I thought I should mention some of what has fallen out of my learning D. These are bits and pieces, coded in a minimalist approach. Where the OS
matters, its target is Linux.

I've collected my reusable stuff in "libtiny":

https://sources.vsta.org:7100/tiny/index

This includes socket.d, a class-based Socket with inherited
hierarchy of Socket/IPSocket/TcpSocket/UDPSocket/SSLSocket.  The
fetch.d module uses this to support accessing of both TCP and SSL/TCP
resources using the same code paths.

There's an embeddable web server middleware in webserv.d.  It's
an SMP-friendly implementation and thread safe.
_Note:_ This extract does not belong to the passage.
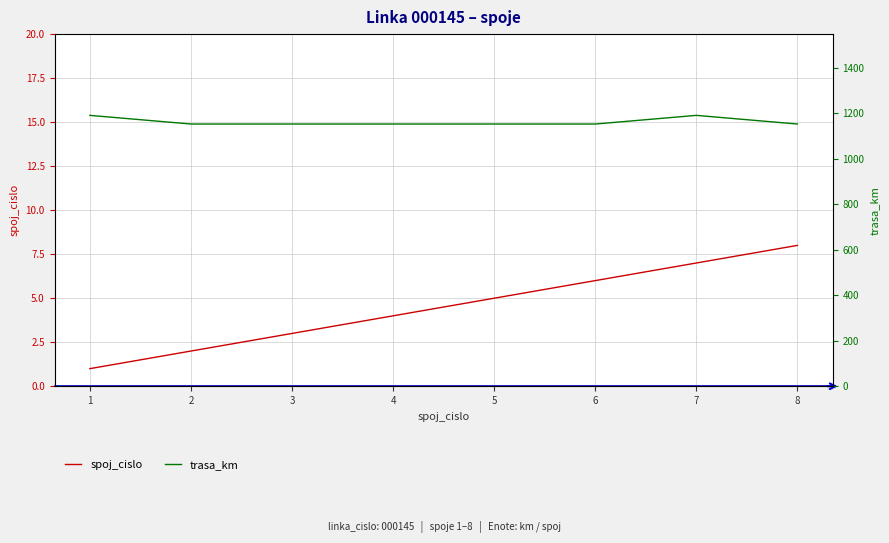

What is the value of the spoj_cislo point at the 1st from the left?

1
It has companion modules
for authentication and the serving of files (including ranges).

There's a Python-inspired sstruct.d which permits encoding and decoding of byte streams into D data structures, like Python's "struct" module.

epub.d is a module for accessing the industry standard epub
ebook format.

There are a number of modules which are lighter weight than existing solutions, or are pure D implementations because they'll be touching
possibly malicious data and D safety is desired:

- aes.d AES encryption/decryption
- csv.d A CSV parser
- dtoa.d A float/double formatter
- xml.d An XML parser
- fmt.d Formatting data into a string, sprintf() style
- tag.d Extract metadata from mp3/flac/wav/ogg/aac
- sqlite.d An interface to the sqlite3 library

The smp/ sub-folder has data structures with integrated locking
for SMP applications.

At https://sources.vsta.org/ you can find some projects which use
libtiny:

- wepub2 A web interface read of an EPUB collection

- wplayer2 A web interface to a audio media collection

This is database driven, and can efficiently support even
fairly large media collections (mine is about half a
million tracks).

- wradio2 A web radio streaming player

It's been a fun journey; as a retired engineer pursuing this
in an amateur (as in "for the love of it") capacity, D is quite
possibly the last language I'll learn.